There is nothing in those statements that goes beyond the normal limits of polite discourse--no threats, nothing racist, no advocacy of the violent overthrow of the government; but the leaders of public opinion who understand in their hearts the truth of such statements have absorbed the drumbeat of demands from gun rights advocates and choke on the thought of uttering their real opinions. This is tragic because guns don't have rights--people have rights ". . . and among these rights are life, liberty and the pursuit of happiness." Where is life for those killed by guns? Where is liberty for those constrained by their injuries from guns? Where is the pursuit of happiness for those who have lost the ones they love to guns?

I understand when some politicians place the highest priority on giving this tool to the people that they do value if their whole understanding of human existence is as a struggle against a fraction, perhaps the major fraction in their eyes, of the people who are beyond redemption and of no value. But those who believe that all "are endowed by their Creator" with the rights above must find the courage to say so. I am disheartened when the very people who are devoting their energy and influence to bring us to safety feel obligated to demonstrate that they really like and appreciate guns. I gasped in disbelief when I saw Gabby Giffords--one of the most courageous and admirable people of our time--go and place herself in front of cameras at a firing range. Office holders and candidates who appear not to know which end of a cartridge goes to the front of the gun set up photo-ops hunting with friends. And everyone is a supporter of the second amendment.

The extreme of this viewpoint comes when a person in the gun industry breaks the line and makes a suggestion, even a tiny indirect suggestion, that some regulation of firearms might be appropriate in a rational society. Recently we had a column from Dick Metcalf of Guns and Ammo making such a suggestion; he was fired. And, his boss was fired apparently at the demand of two gun manufacturers. Prior to Sandy Hook in September the editor of Recoil Magazine was fired for saying that a totally outrageous mini-assault weapon was properly limited to sales to law enforcement. A major sporting show with 1000 exhibiters which banned assault weapons collapsed under the onslaught of gun defenders in January. The new show for this year is sponsored by the NRA. This is not new in 2007 Jim Zumbo of Outdoor Life and The Outdoor Channel was fired for blogging against the use of military type [assault] rifles for hunting.

Many people put a great amount of energy into their hobbies, people with deep resentments about things they cannot change displace their hostility into the channel they can find, and companies with a financial interest pour resources into the advancement whatever they profit from. Three sources of energy make a trifecta, a hat trick, a perfect storm. The issue of what to do about guns is controlled by those filled with that energy.

We must wrest control from that group of people. There is hope because they are few in number. These are not typical gun owners. Typical gun owners are people who have had a few long guns for years and would like to do some hunting if they had the time or people who have bought a handgun for protection at the urging of someone else.

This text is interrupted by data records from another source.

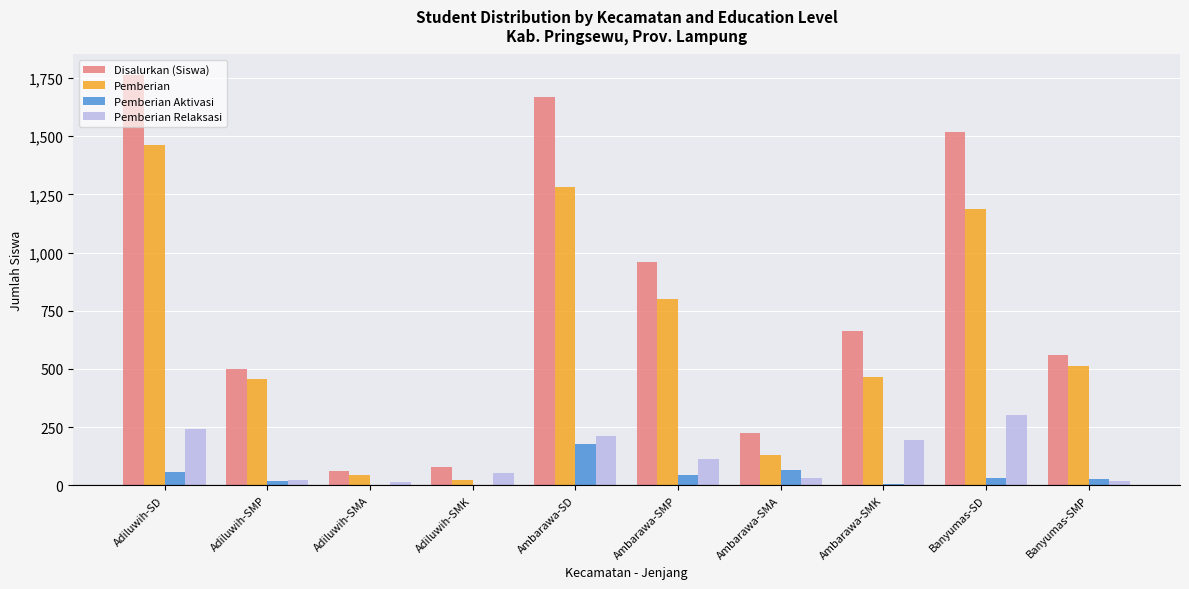

Are the bars horizontal?

No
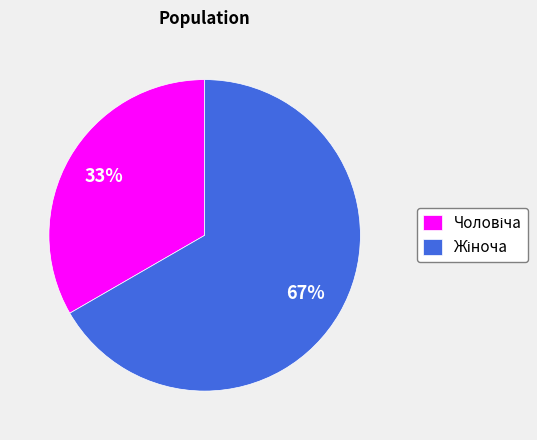

To the nearest percent, what is the average slice percentage?

50%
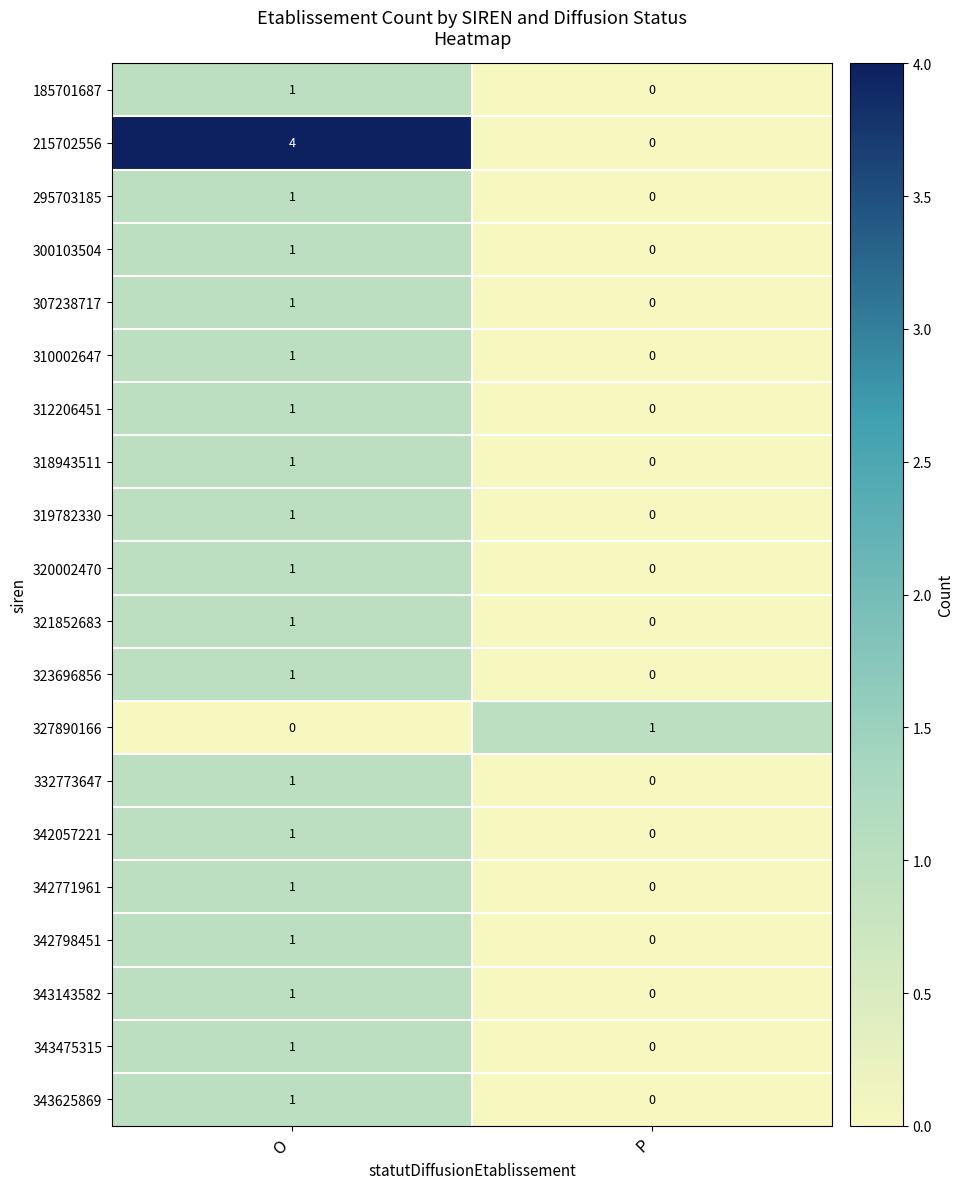

Between O and P, which series saw the biggest shift?

215702556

We need to make these more numerous gun owners aware of the dangers that come from guns to all of us. We need to get them to weight the dangers against the specific need for guns. We need to get them to accept regulations, limitations and responsibilities that are required have a safe society.

If we cannot do this then it adds up to an impossible task for those trying to move to safety. The only allowed solutions are tiny changes which must create no inconvenience for the acquisition, possession or use of guns. We take baby steps after huge struggles and debates at intervals of decades and interspersed with almost as many back steps. The burden must be reversed; those who want to subject society to this danger must provide us with the way of doing it safely. There are such ways and it's the job of the gun advocates--not the gun safety advocates--to find them. If they continue to say that the only answer to the gun violence problem is more guns, as does the NRA, this suggestion should be rejected as ridiculous leaving as the remaining answer: "No Guns."